PASSAGE TO READ |
=-=-=

[17 March 2014]
PopMatters Associate Music Editor
It’s tough to say much about Touch Five, avant-garde composer Phill Niblock’s latest entry into the Touch label catalog. It’s an album that, on the surface, appears to be all about the process rather than the outcome. The outcome itself is quite large: five tracks over two CDs, lasting a little more than two hours. And what happens in these long stretches? They remain long stretches, that’s what happens. This is not a criticism. This is a design. Niblock enjoys playing with the microtonal properties of different instruments, such as the cello, the elctric harp, and the guitar quartet for the better part of half an hour. In the early days of his career, Phill Niblock would manipulate tape to produce these eerie drones. Nowadays, ProTools has provided him with a sort of shortcut to the land of microtones.
The first CD only has two pieces, “FeedCorn Ear” and “A Cage of Stars”. “FeedCorn Ear”, an anagram of the cellist’s name who performs this work (Arne Deforce) is 30 minutes long and explores the overtones found on one note of the cello. It’s difficult to pinpoint at which time the sound of the cello actually “opens up” to let the ghostly tones hover in the room. But the one note that you heard at the start of the piece is already light years behind the one you hear at the 2:00 mark. “FeedCorn Ear” intermittently rises and falls, sounding like a full string ensemble the majority of the time. “A Cage of Stars” is a 28:22 piece featuring Rhodri Davies on the electric harp. I do not know from where he gets the power to sustain for this; he may be using an e-bow or an amplification device. A quick Google search shows me a picture of him pointing an oscillating fan at his harp as it’s lying on the floor, so I guess it could be anything. The growth of “A Cage of Stars” is much more gradual than what you hear on “Feed Ear Corn”. Some of the more surprising overtones don’t come out of the woodwork until you’re over a third of the way into the piece.

=-=-=

DATASET EXTRACT |
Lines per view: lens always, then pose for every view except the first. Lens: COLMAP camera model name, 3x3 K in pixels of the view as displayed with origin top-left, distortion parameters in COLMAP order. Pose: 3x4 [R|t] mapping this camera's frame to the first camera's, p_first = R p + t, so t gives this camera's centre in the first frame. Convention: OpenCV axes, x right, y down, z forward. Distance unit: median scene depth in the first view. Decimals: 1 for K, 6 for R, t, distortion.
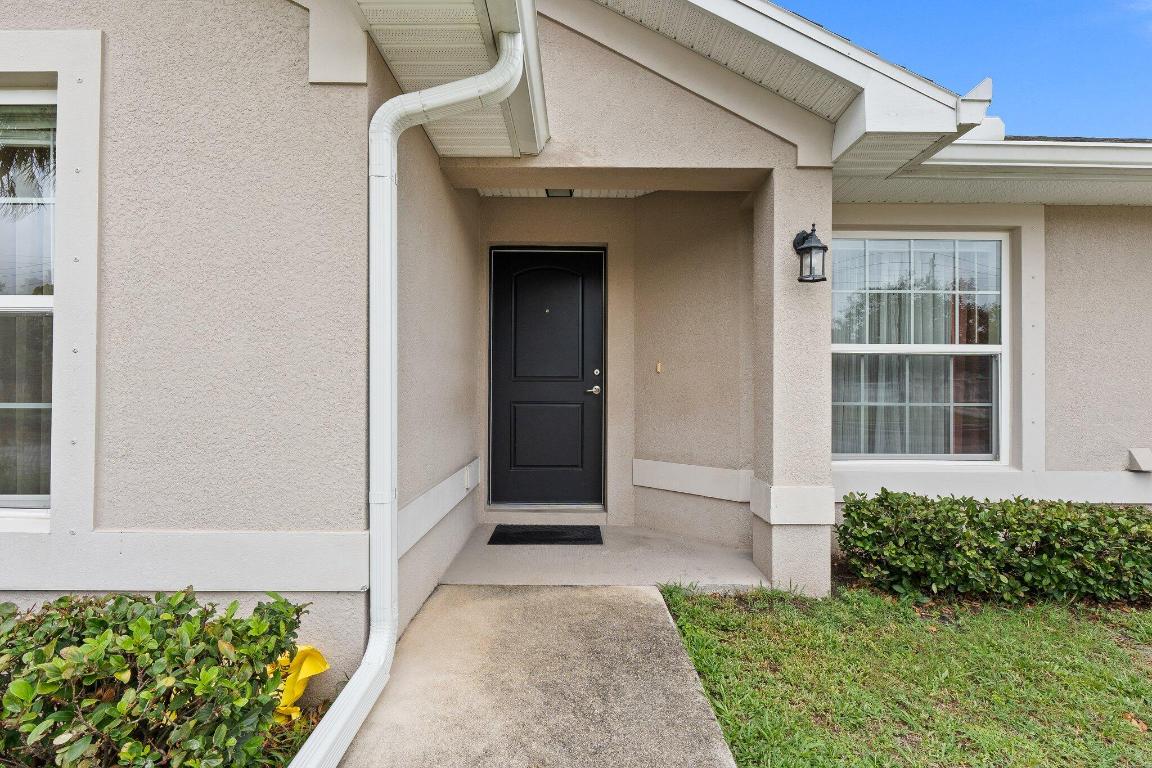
lens RADIAL K [[547.3, 0, 576.0], [0, 547.3, 384.0], [0, 0, 1]] dist [-0.016682, -0.000023]
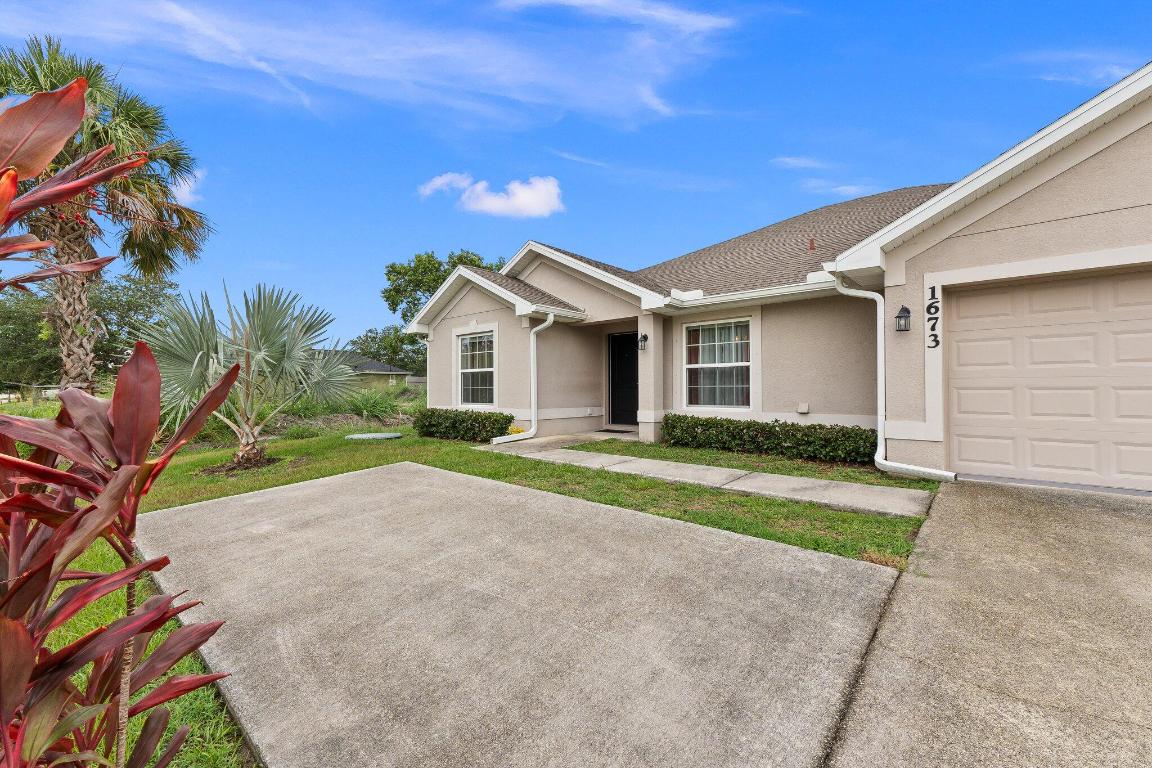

=-=-=

EXERCISE DETAILS | Continue the review of Phill Niblock's Touch Five, starting after its last sentence.

ANSWER SECTION |
The second CD is dedicated to one piece, “Two Lips”, though it is performed by three different ensembles. The Zwerm Guitar Quartet records the first take, the Dither Guitar Quartet goes next and the Coh Da (Ad Hoc, backwards) Guitar Quartet gets the last slot. “Two Lips” is the synthesis of two scores played simultaneously. The music is divided into an A score and a B score. Each of these quartets are split in half. Two musicians arbitrarily get the A score, the other two get the B score. Just like the two pieces on the first disc, these are drone pieces meant to last just over 22 minutes. The difference in overtones produced by these three guitar quartets is a pleasant surprise. It truly shows just how temperamental an instrument the guitar can be. Call them fraternal triplets because even though it’s the same piece being played on the same number of guitars, they sure as hell are not identical.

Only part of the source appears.